Votre travail a-t-il beaucoup changé depuis vos débuts ?

G&G : Il a évolué. Nous sommes toujours les mêmes personnes, mais il change en fonction de notre vision du monde, de notre sagesse et de l'évolution de la moralité actuelle.


Vue de l'exposition "DEATH HOPE LIFE FEAR" au Gilbert & George Center à Londres. Photo DR

 

Y a-t-il des œuvres que vous ne pouvez pas montrer aujourd'hui parce qu'elles sont considérées comme immorales ?

G&G : Cela dépend où. Certaines aux États-Unis, même au Musée d'Art Moderne de Paris, où ils en ont retiré une qui avait trait à la merde. Tout cela n'a aucun sens, mais nous l'acceptons et ne faisons jamais de commentaires. Pour nous, ce parcours extraordinaire qui nous a permis de faire de l'art pendant 55 ans dans une seule ligne est extraordinaire. Nous conservons une dimension morale. Gilbert & George est une dimension morale. La plupart des gens voient des images très belles et colorées, mais elles ont une dimension morale. Notre art a une position dans la vie. Nous avons une morale sur la façon d'être humain et nous voyons très bien que beaucoup de gens n'aiment pas cela, n'aiment pas cela ou que cela provoque la réflexion, et c'est très bien aussi. Lorsque nous avons réalisé les Naked Shit Pictures lors de la grande exposition à South London, cela a provoqué la réflexion.

 

L'art est-il fait pour provoquer la réflexion ? 

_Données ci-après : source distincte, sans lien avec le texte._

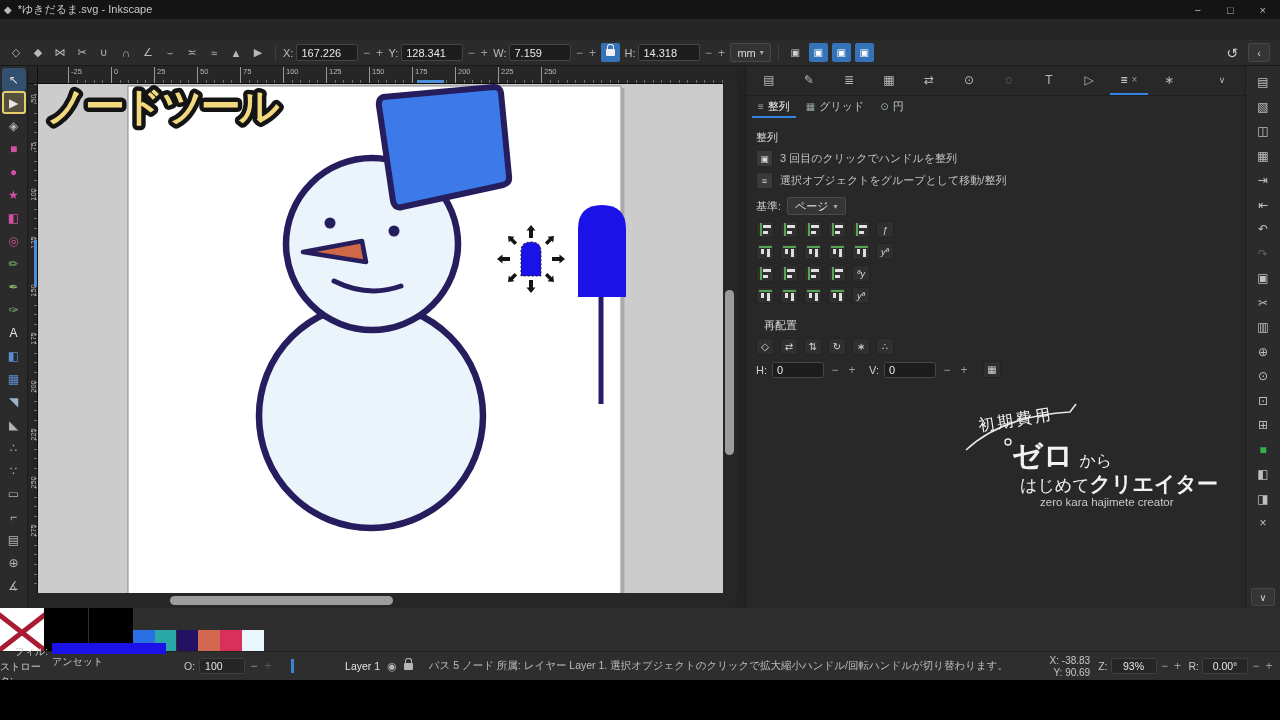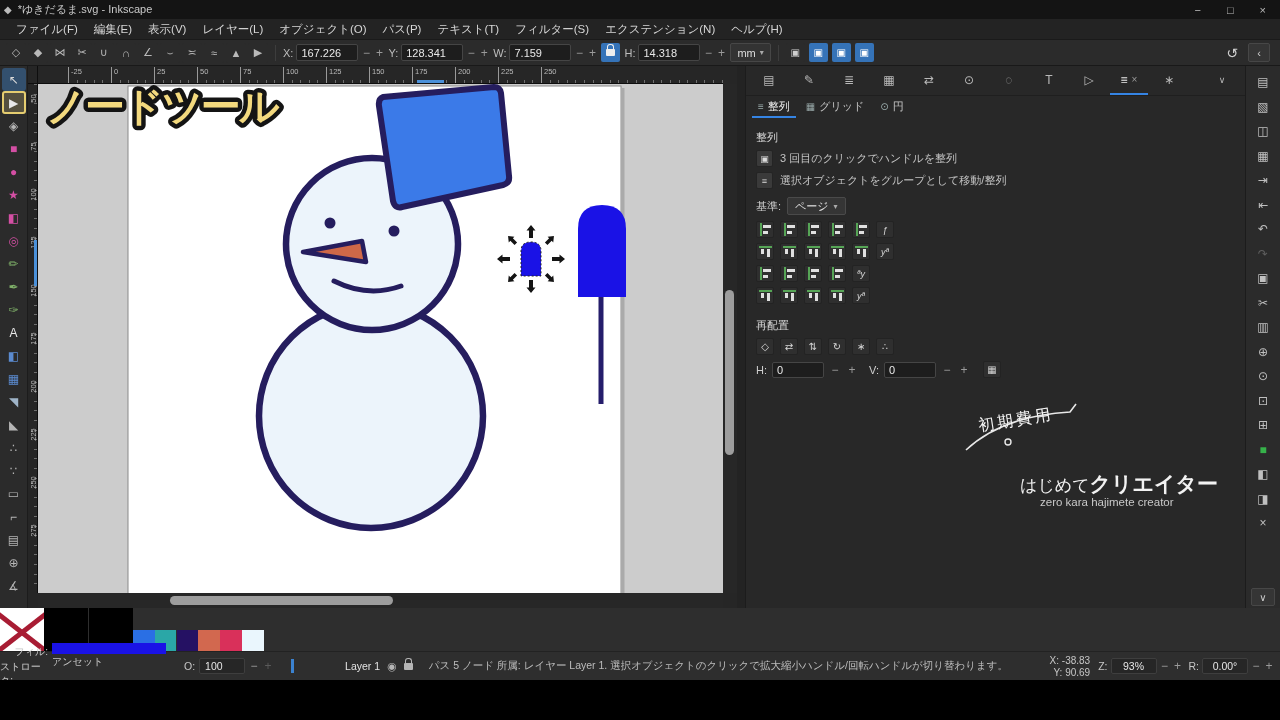--- a/index.html
+++ b/index.html
@@ -146,33 +146,20 @@
   <div class="abs" id="titlebar">
     <span class="logo">◆</span>
     <span>*ゆきだるま.svg - Inkscape</span>
     <span class="wbtns">
       <span>−</span>
       <span>□</span>
       <span>×</span>
     </span>
   </div>
 
-  <div class="abs" id="menubar">
-
-  <span class="mitem">ファイル(F)</span>
-      <span class="mitem">編集(E)</span>
-      <span class="mitem">表示(V)</span>
-      <span class="mitem">レイヤー(L)</span>
-      <span class="mitem">オブジェクト(O)</span>
-      <span class="mitem">パス(P)</span>
-      <span class="mitem">テキスト(T)</span>
-      <span class="mitem">フィルター(S)</span>
-      <span class="mitem">エクステンション(N)</span>
-      <span class="mitem">ヘルプ(H)</span>
-    </div>
 
   <div class="abs" id="toolbar">
     <span style="display:flex;gap:2px;">
 
     <span class="tbico">◇</span>
         <span class="tbico">◆</span>
         <span class="tbico">⋈</span>
         <span class="tbico">✂</span>
         <span class="tbico">∪</span>
         <span class="tbico">∩</span>
@@ -600,21 +587,21 @@
             <span class="mini">
               <i></i>
               <i></i>
             </span>
             <span class="ag"></span>
           </button>
           <button class="abtn">
             <span class="ag">yª</span>
           </button>
         </div>
-      <div class="dhead" style="margin-top:14px;">再配置</div>
+      <div class="dhead" style="margin-top:14px;margin-left:8px;">再配置</div>
       <div class="btnrow">
 
       <button class="abtn">
             <span style="font-size:10px;font-style:normal;">◇</span>
           </button>
           <button class="abtn">
             <span style="font-size:10px;font-style:normal;">⇄</span>
           </button>
           <button class="abtn">
             <span style="font-size:10px;font-style:normal;">⇅</span>
@@ -644,20 +631,23 @@
       </div>
     </div>
   </div>
 
   <div class="abs" id="watermark">
     <svg class="abs" style="left:0;top:0;" width="300" height="120" viewBox="0 0 300 120">
       <path d="M 14,52 Q 50,18 118,14 L 124,6" fill="none" stroke="#e8e8e8" stroke-width="1.6"></path>
       <circle cx="56" cy="44" r="3" fill="none" stroke="#e8e8e8" stroke-width="1.4"></circle>
     </svg>
     <div id="wm-badge">初期費用</div>
+    <div id="wm-line1">
+      <span class="big">ゼロ</span><span class="small">から</span>
+    </div>
     <div id="wm-line2">
       <span class="small">はじめて</span><span class="big">クリエイター</span>
     </div>
     <div id="wm-line3">zero kara hajimete creator</div>
   </div>
 
   <div class="abs" id="commands">
     <span style="display:flex;flex-direction:column;gap:4.5px;align-items:center;">
 
     <span class="cmd">▤</span>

G&G : Nous le pensons. Nous croyons fermement au monde libre et beaucoup de gens ne comprennent pas que le triomphe de l'Occident a été obtenu grâce à la culture, et non grâce aux policiers ou aux prêtres. Ce sont les écrivains et tous les penseurs qui l'ont fait, pas la législation.

 

Que signifie la culture pour vous ?

G&G : C'est très simple. La culture a un rôle énorme à jouer dans la création du monde libre, dont nous sommes extrêmement fiers d'être membres.

 

Que pensez-vous de l'avenir ?

G&G : Notre avenir est assuré. Nous avons compris que nous allons vivre éternellement.